* [EXTRACTED TEXT]:
* * * * * * *

Formspace (Work towards fixing Issues 78, 39, 22)

[GalaxyCo]

Formspace

In the above definition g* in G is understood to be g* := TransposedMat(g) or g* := TransposedMat(g)^hom where hom is a field automorphism of order two.

For these functions to work, the package nofoma by M. Geck needs to be loaded. This provides the function FrobeniusNormalForm which is used to compute the Frobenius Normal Form, since the function RationalCanonicalFormTransform provided by gap is too slow.

I added a function PreservedFormspace(G, Lambda, unitary) which computes a basis of the formspace of the group G with respect to the scalars given by Lambda. The boolean unitary decides which definition of g* is used. Namely, if unitary is false we take hom to be the identity, otherwise we try to use a field automorphism of order two.

I have also added a function PreservedFormspace(G) which assumes all scalars Lambda to equal one and computes the formspace both for unitary = false and unitary = true.

These functions always work (at least they should) no matter if G is irreducible or not.

Future Work

Limitations by Forms Package

Currently the Forms Package only allows bilinear forms with symplectic or symmetric Gram Matrix to be created. This restriction seems quite arbitrary and it would be nice to be able to use any form.

On Fixing PreservedForms(G)

Here I am talking about the issues 78, 39 and 22.

To use the PreservedFormspace() function to fix PreservedForms(G) the following is still missing:

• We need some methods that 'filter' the computed forms space for symmetric, symplectic or hermitian matrices. For the case of the symmetric and symplectic forms this can be acomplished by solving a system of linear equations. (Or we ignore this and also return non symmetric bilinear forms and so on...?)
• Somehow compute the scalars Lambda or use a subgroup of the commutator group. If we use the commutator group, we also need a function that then ensures that the found forms are also forms preserved by the original group G.

* * * * * * *

* [SUPPLIED ENTRIES]:

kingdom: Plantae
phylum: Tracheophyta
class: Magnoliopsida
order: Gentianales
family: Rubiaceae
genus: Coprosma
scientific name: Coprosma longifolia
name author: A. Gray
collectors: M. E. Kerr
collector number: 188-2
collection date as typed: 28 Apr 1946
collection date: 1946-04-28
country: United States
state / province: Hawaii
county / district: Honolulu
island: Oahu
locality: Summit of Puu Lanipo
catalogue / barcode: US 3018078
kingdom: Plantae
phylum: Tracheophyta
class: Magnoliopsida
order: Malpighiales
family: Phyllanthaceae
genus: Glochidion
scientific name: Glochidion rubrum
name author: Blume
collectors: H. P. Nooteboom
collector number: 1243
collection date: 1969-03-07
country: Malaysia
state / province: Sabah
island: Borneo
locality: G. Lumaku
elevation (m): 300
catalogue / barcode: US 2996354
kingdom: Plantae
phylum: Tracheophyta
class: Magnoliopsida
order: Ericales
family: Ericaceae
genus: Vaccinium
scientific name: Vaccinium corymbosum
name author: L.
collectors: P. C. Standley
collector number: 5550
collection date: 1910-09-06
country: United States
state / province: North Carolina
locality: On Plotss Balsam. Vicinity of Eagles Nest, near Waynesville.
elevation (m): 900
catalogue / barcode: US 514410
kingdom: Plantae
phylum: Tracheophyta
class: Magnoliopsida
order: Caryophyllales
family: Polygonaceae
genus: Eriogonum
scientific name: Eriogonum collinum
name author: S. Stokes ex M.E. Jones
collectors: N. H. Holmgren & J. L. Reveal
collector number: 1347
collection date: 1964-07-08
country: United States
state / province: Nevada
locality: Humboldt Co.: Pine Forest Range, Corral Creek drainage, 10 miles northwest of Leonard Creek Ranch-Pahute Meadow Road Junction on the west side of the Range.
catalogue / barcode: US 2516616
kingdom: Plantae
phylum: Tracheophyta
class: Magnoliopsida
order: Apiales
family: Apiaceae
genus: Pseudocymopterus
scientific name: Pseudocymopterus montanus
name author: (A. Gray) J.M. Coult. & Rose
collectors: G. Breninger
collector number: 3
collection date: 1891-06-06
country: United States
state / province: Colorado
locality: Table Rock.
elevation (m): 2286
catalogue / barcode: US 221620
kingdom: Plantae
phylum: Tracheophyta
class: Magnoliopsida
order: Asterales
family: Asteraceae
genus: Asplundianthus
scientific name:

* * * * * * *

* [WHAT IS ASKED]:
a - Translate this sentence from the Formspace notes into Spanish: "These functions always work (at least they should) no matter if G is irreducible or not."
b - Carry the Formspace notes further, starting right after their last bullet point.

* [RESPONSES BY TASK]:
a - Estas funciones siempre funcionan (al menos deberían) sin importar si G es irreducible o no.

b -
To use in recog

• A function that given a supspace of the formspace, consisting of symmetric, symplectic or hermitian forms then tries to return a non-degenerate form.

Testing

To better test the function PreservedFormspace() some more examples would be nice namely

• Groups that preserve forms with respect to some scalars that are not equal to one
• Groups that preserve forms with respect to multiple, different non trivial sets of scalars

Ideas for optimization

Here are some ideas to further increase the speed of the PreservedFormspace() function.

• In the polynomial evaulation of the Conditions Matrices, we get a factorization p(g) = S * C where S is invertible. However we only compute this matrix to then compute its Kernel ker(p(g)). So we might be able to save some time by computing ker(C) instead and applying S later.
• In the function PreservedFormspace(G) we compute the Frobenius normal form of an element and reuse it, which leads to computing a^hom, b^hom for two matrices. However one could also compute only apply ^hom once and compute an extra Frobenius Normal Form and Invert a matrix. I am not sure what is cheaper.
• Add some sort of heuristic that says after we have intersected k kernels, and the dimension stayed the same we might want to interrupt and just check if we have found all forms, instead of continuing the computation.

[fingolfin]

Hi @johnbamberg @jdebeule just some background: @GalaxyCo is a BSc student of @aniemeyer and did this work in this Bachelor's thesis. We are currently sitting in Aachen at our "recog days" workshop, and I asked Peter to submit this PR.

We'd like to discuss with you how best to go about this... While @GalaxyCo could also create a new package, it seemed sensible to me to just enhance the forms package. Perhaps you'd like to discuss this, though, we could have a Zoom call?

And of course feel free to ask questions

[fingolfin]

I left a bunch of nitpicks and minor comments.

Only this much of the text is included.